Инспектор снова стал опрашивать всех по очереди, и прежде всего Фейт, надеясь что-то разнюхать. Однако Фейт была в такой панике qt мысли, что Клея, Лавли, Вивьен или еще кого-нибудь могут арестовать за совершенное ею убийство, что совершенно забыла о собственной безопасности. Она отвечала инспектору, заботясь больше о других, чем о своем собственном алиби, и парадоксальным образом это сослужило ей куда лучшую службу, чем самая изощренная защита. Видя ее наивность, инспектор все больше утверждался во мнении, что Фейт совершенно невиновна. И поэтому при дальнейших опросах Логан довольно жестко пресекал попытки Юджина, Конрада и Обри заговорить о Фейт как о подозреваемой. Точно так же инспектор оставил в покое и Клея, за что Фейт была ему крайне благодарна, – ведь иначе ее мальчик мог бы дойти просто до нервного срыва!

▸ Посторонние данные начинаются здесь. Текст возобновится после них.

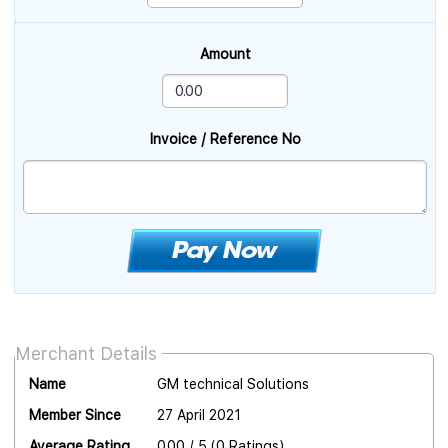
Amount
Invoice / Reference No
Merchant Details
Name
GM technical Solutions
Member Since
27 April 2021
Average Rating
0.00 / 5 (0 Ratings)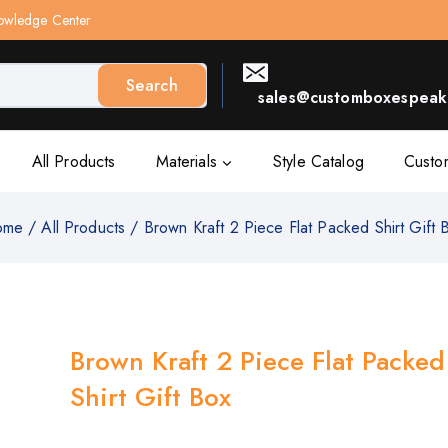
owledge Center
Search
sales@customboxespeak.
All Products
Materials
Style Catalog
Custo
ome
/
All Products
/
Brown Kraft 2 Piece Flat Packed Shirt Gift 
Brown Kraft 2 Piece Flat Packed
Shirt Gift Box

А сама Фейт теперь, когда поняла, что невольно подставила под удар Раймонда, и не видя выхода из сложившейся ситуации, стала считать бедняжку Раймонда чуть ли не единственным человеком, который хорошо относился к ней здесь, и отыскивала в нем наиболее привлекательные свойства, припоминала все его благие поступки по отношению к ней или Клею... Все это она довольно сбивчиво излагала инспектору, который только хмурился в ответ.

Раньше она в глубине души пыталась оправдать свой поступок тем, что он принесет мир в эту большую семью. Но теперь, когда она увидела, как оплакивают Пенхоллоу Барт и Клара, она стала жалеть, что в припадке какого-то сомнамбулизма отравила мужа... Да, она ненавидела здесь многое, а вечера в переполненной людьми спальне Пенхоллоу были отвратительны, но стоявшая теперь в доме тишина и проскальзывающая в разговорах горечь потери были еще невыносимее...

Она надеялась только на то, что полиция не сумеет поймать Джимми и, таким образом, свалит убийство на него и прикроет дело. Но на третий день полиция нашла Джимми.